Singh played the record live for the first time on his Yamaha keyboard, assisted by Samrat B and guitarist Imaad Shah and got a great response. He then expressed interest in playing more shows, but this time on his own. But he no longer had the original instruments, which were now very expensive. It was only in 2012 that they found the right opportunity for him to perform again.

"A film festival in Copenhagen (CPH:Dox) had seen the 2010 video of us meeting Charanjit Singh and thought it was a remarkable story," says Ghose. "They wanted to screen the video and asked if he could play live at the festival."
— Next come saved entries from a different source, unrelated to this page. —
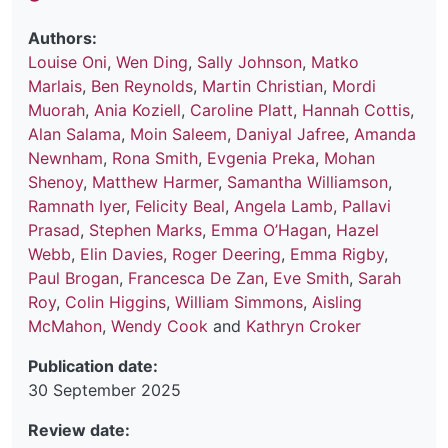
Authors:
Louise Oni
,
Wen Ding
,
Sally Johnson
,
Matko
Marlais
,
Ben Reynolds
,
Martin Christian
,
Mordi
Muorah
,
Ania Koziell
,
Caroline Platt
,
Hannah Cottis
,
Alan Salama
,
Moin Saleem
,
Daniyal Jafree
,
Amanda
Newnham
,
Rona Smith
,
Evgenia Preka
,
Mohan
Shenoy
,
Matthew Harmer
,
Samantha Williamson
,
Ramnath Iyer
,
Felicity Beal
,
Angela Lamb
,
Pallavi
Prasad
,
Stephen Marks
,
Emma O’Hagan
,
Hazel
Webb
,
Elin Davies
,
Roger Deering
,
Emma Rigby
,
Paul Brogan
,
Francesca De Zan
,
Eve Smith
,
Sarah
Roy
,
Colin Higgins
,
William Simmons
,
Aisling
McMahon
,
Wendy Cook
and
Kathryn Croker
Publication date:
30 September 2025
Review date: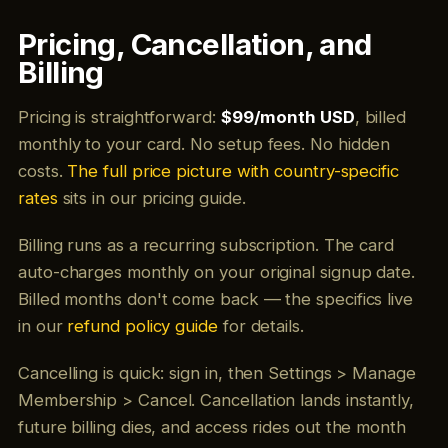
Pricing, Cancellation, and
Billing
Pricing is straightforward:
$99/month USD
, billed
monthly to your card. No setup fees. No hidden
costs.
The full price picture with country-specific
rates
sits in our pricing guide.
Billing runs as a recurring subscription. The card
auto-charges monthly on your original signup date.
Billed months don't come back — the specifics live
in our
refund policy guide
for details.
Cancelling is quick: sign in, then Settings > Manage
Membership > Cancel. Cancellation lands instantly,
future billing dies, and access rides out the month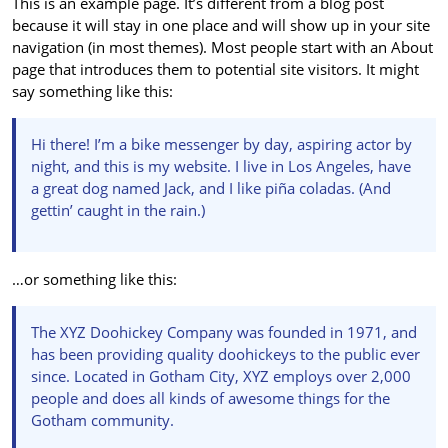
This is an example page. It’s different from a blog post
because it will stay in one place and will show up in your site
navigation (in most themes). Most people start with an About
page that introduces them to potential site visitors. It might
say something like this:
Hi there! I’m a bike messenger by day, aspiring actor by
night, and this is my website. I live in Los Angeles, have
a great dog named Jack, and I like piña coladas. (And
gettin’ caught in the rain.)
…or something like this:
The XYZ Doohickey Company was founded in 1971, and
has been providing quality doohickeys to the public ever
since. Located in Gotham City, XYZ employs over 2,000
people and does all kinds of awesome things for the
Gotham community.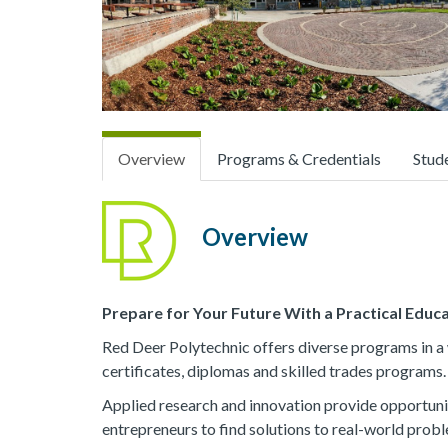
Overview
Programs & Credentials
Stud
Overview
Prepare for Your Future With a Practical Educ
Red Deer Polytechnic offers diverse programs in a w
certificates, diplomas and skilled trades programs.
Applied research and innovation provide opportuni
entrepreneurs to find solutions to real-world probl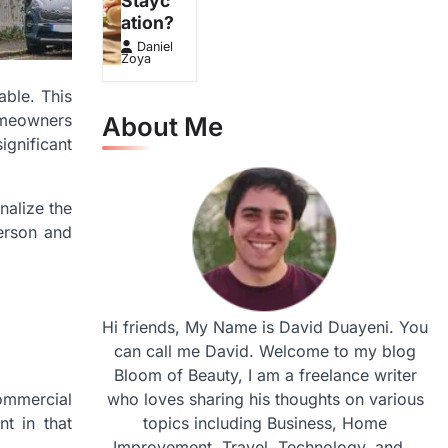
Stayc
ation?
Daniel
Zoya
able. This
omeowners
About Me
ignificant
nalize the
person and
Hi friends, My Name is David Duayeni. You
can call me David. Welcome to my blog
Bloom of Beauty, I am a freelance writer
commercial
who loves sharing his thoughts on various
t in that
topics including Business, Home
Improvement, Travel, Technology, and...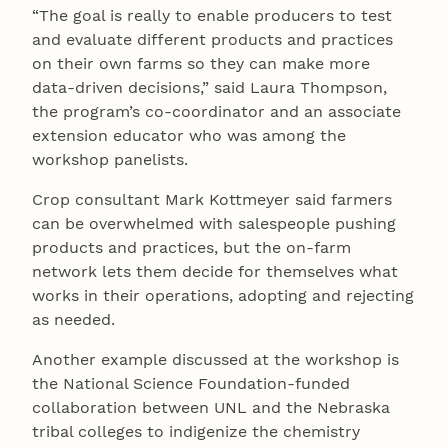
“The goal is really to enable producers to test
and evaluate different products and practices
on their own farms so they can make more
data-driven decisions,” said Laura Thompson,
the program’s co-coordinator and an associate
extension educator who was among the
workshop panelists.
Crop consultant Mark Kottmeyer said farmers
can be overwhelmed with salespeople pushing
products and practices, but the on-farm
network lets them decide for themselves what
works in their operations, adopting and rejecting
as needed.
Another example discussed at the workshop is
the National Science Foundation-funded
collaboration between UNL and the Nebraska
tribal colleges to indigenize the chemistry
With CPH:Dox paying for the air-fare and taking care of the visas, a 7-date tour — including shows in Brussels, London and Glasgow was set up. As a creative collaborator, Ghose and Burman also got Dutch producer Johanz Westerman aboard, who had mastered the Ten Ragas reissue and had the original Roland instruments at his studio in Groningen. Westerman would handle the sound and stage effects, while Charanjit played the music.

Five days before the first show, Singh started rehearsals at Westerman's Groningen studio. "Charanjit hadn't seen the gear in years and it took him a day to re-orient himself," says Ghose. "On the first day, Johanz and I were like 'what have we gotten ourselves into?'"

But Singh picks things up quick, and by the third day they were looking good. Still, everyone was very tense before their first show in Brussels. How would a European audience full of 20-something hipsters respond to a 72-year old Indian playing his first electronica club date?

As it turns out, the audiences loved it. They played to packed crowds, filling up hipster dive bars and big festival stages alike with people who were, in Suparna's words, "dancing like madmen". At one show, there were girls with bindis crowd-surfing. It was an experience completely alien to the two experienced performers who were more used to singing ghazals and film songs for sedate, middle-aged audiences. But it didn't take them long to learn to enjoy themselves.

Now, after two successful European tours, Singh is gearing up to play three Indian dates, including a headlining slot at the Magnetic Fields festival in Rajasthan. I ask Ghose why it took so long to set up another show in India.

"I always felt that booking them in India has to be at the right time, when Charanjit can get some press attention and has already built a reputation abroad," he replies.

Whatever the future holds, Singh's story is already quite an inspiring one. As Westerman puts it, "To tour and party like Charanjit does, at the age of 72, it's inspirational. Why stop, he says?"

Charanjit Singh will be performing at the Magnetic Fields music festival next weekend.